Every line below that has "center" in it should be copied.

* Data segment:
—————

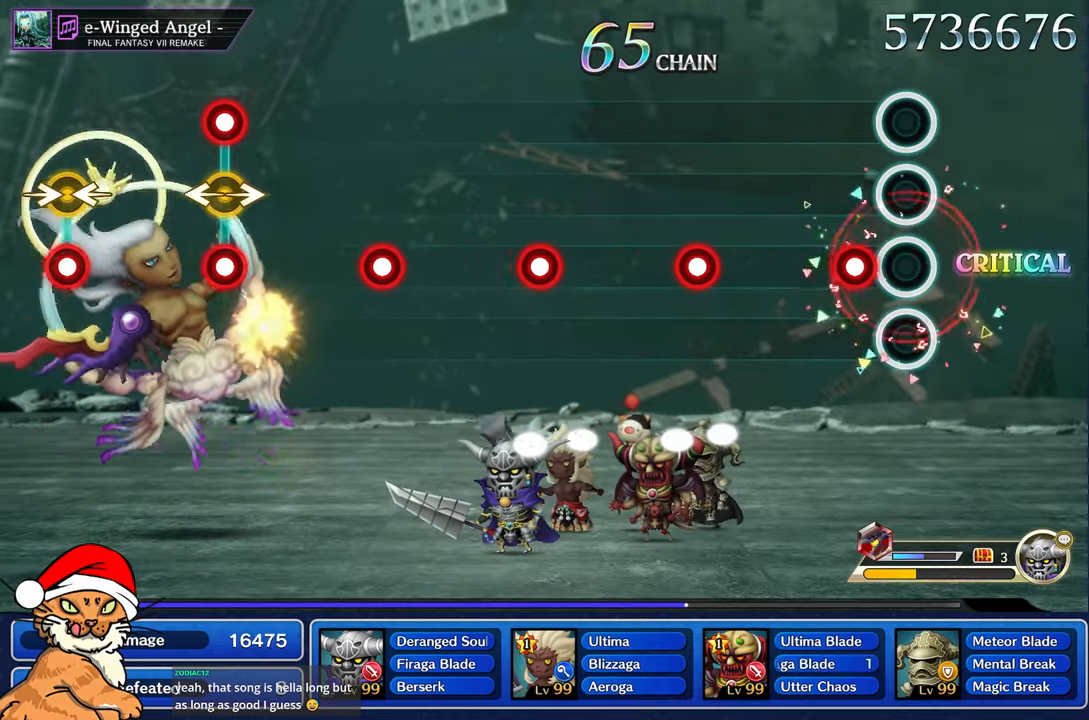
{"buttons": [], "left_stick": "center", "right_stick": "center", "events": [[183, "R1", "down"], [283, "R1", "up"]]}
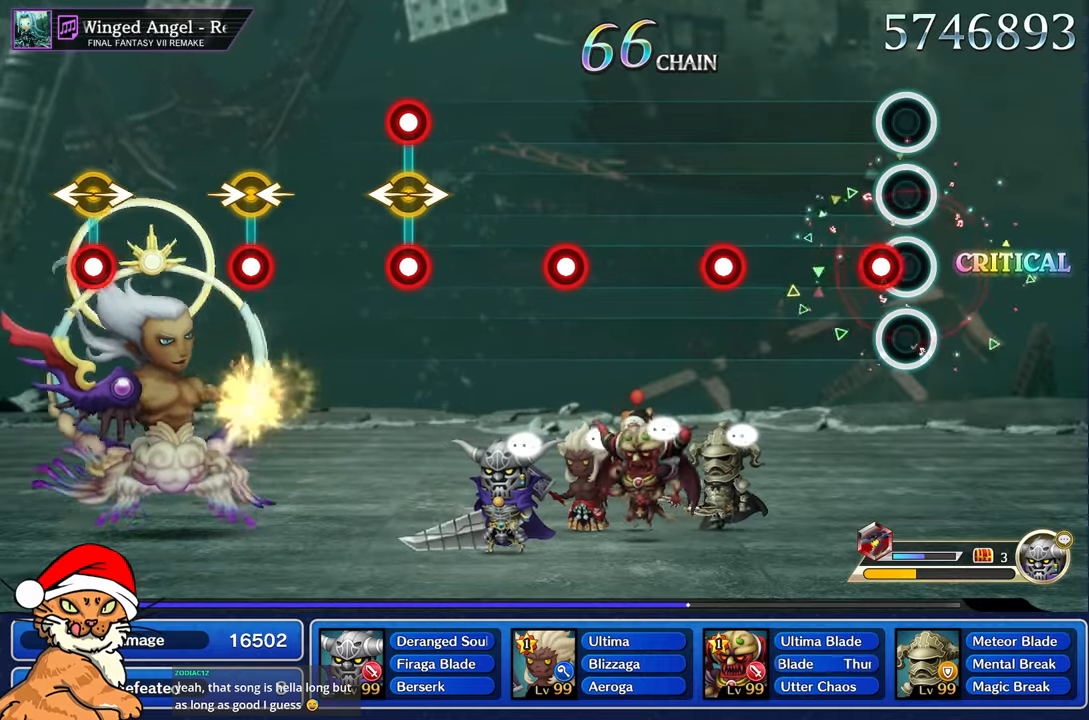
{"buttons": [], "left_stick": "center", "right_stick": "center", "events": [[117, "R1", "down"], [233, "R1", "up"]]}
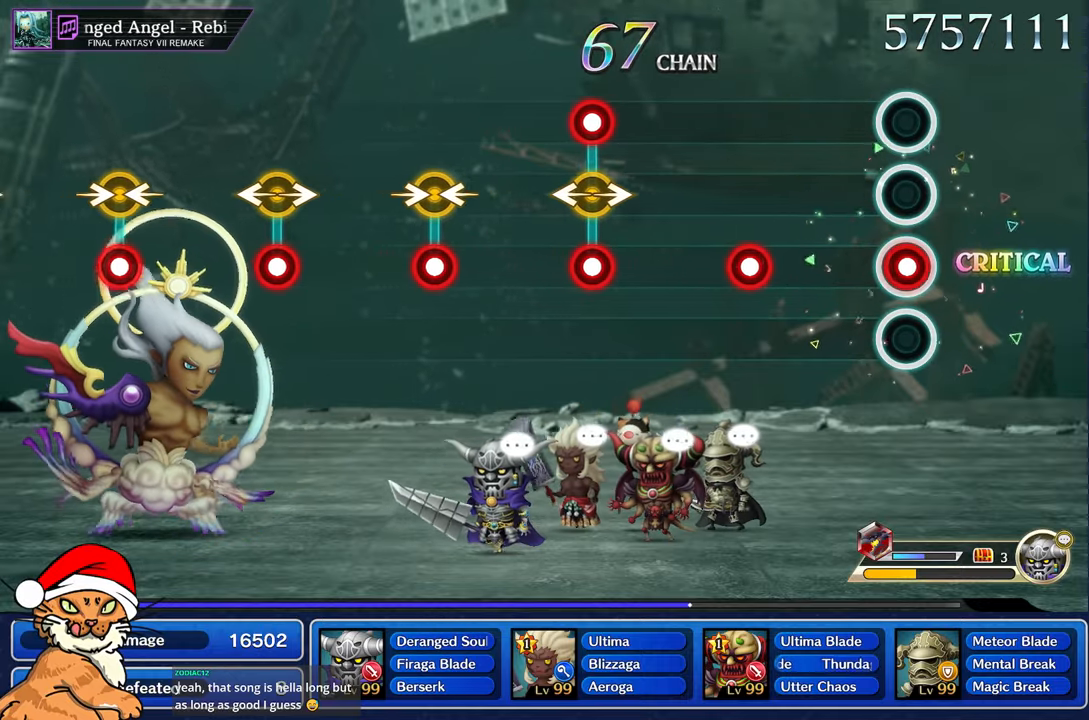
{"buttons": ["R1"], "left_stick": "center", "right_stick": "center", "events": [[33, "R1", "down"], [167, "R1", "up"], [467, "R1", "down"]]}
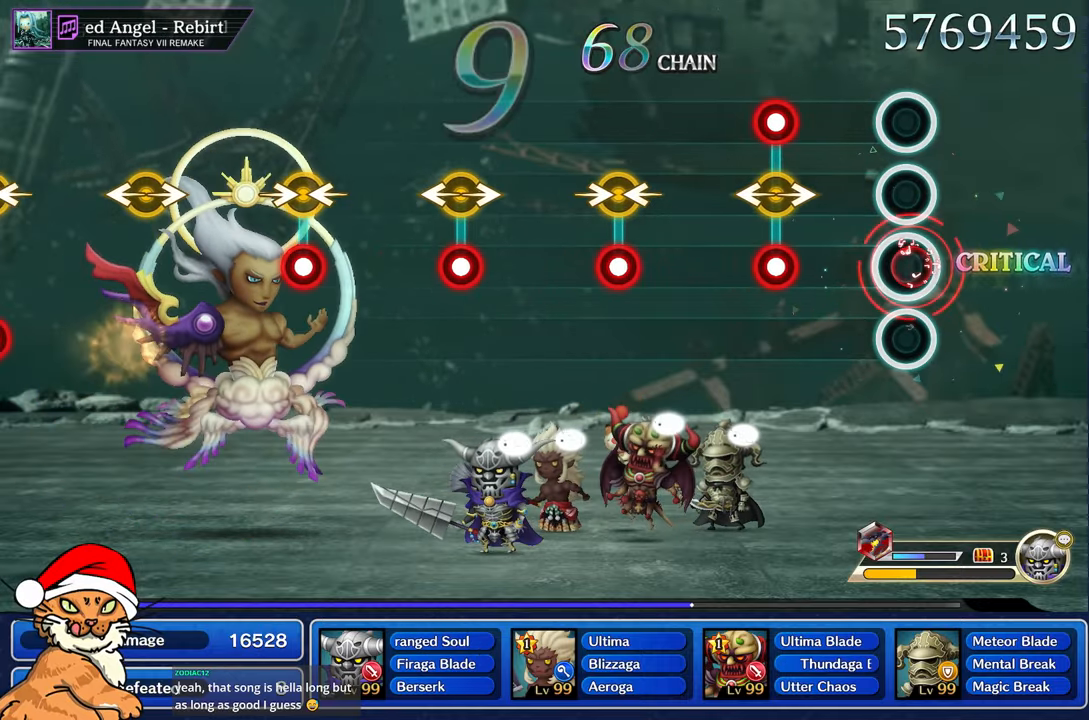
{"buttons": ["L1", "R1"], "left_stick": "left", "right_stick": "right", "events": [[100, "R1", "up"], [367, "L1", "down"], [367, "R1", "down"], [367, "left_stick", "left"], [367, "right_stick", "right"]]}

—————

* Task result:
{"buttons": [], "left_stick": "center", "right_stick": "center", "events": [[183, "R1", "down"], [283, "R1", "up"]]}
{"buttons": [], "left_stick": "center", "right_stick": "center", "events": [[117, "R1", "down"], [233, "R1", "up"]]}
{"buttons": ["R1"], "left_stick": "center", "right_stick": "center", "events": [[33, "R1", "down"], [167, "R1", "up"], [467, "R1", "down"]]}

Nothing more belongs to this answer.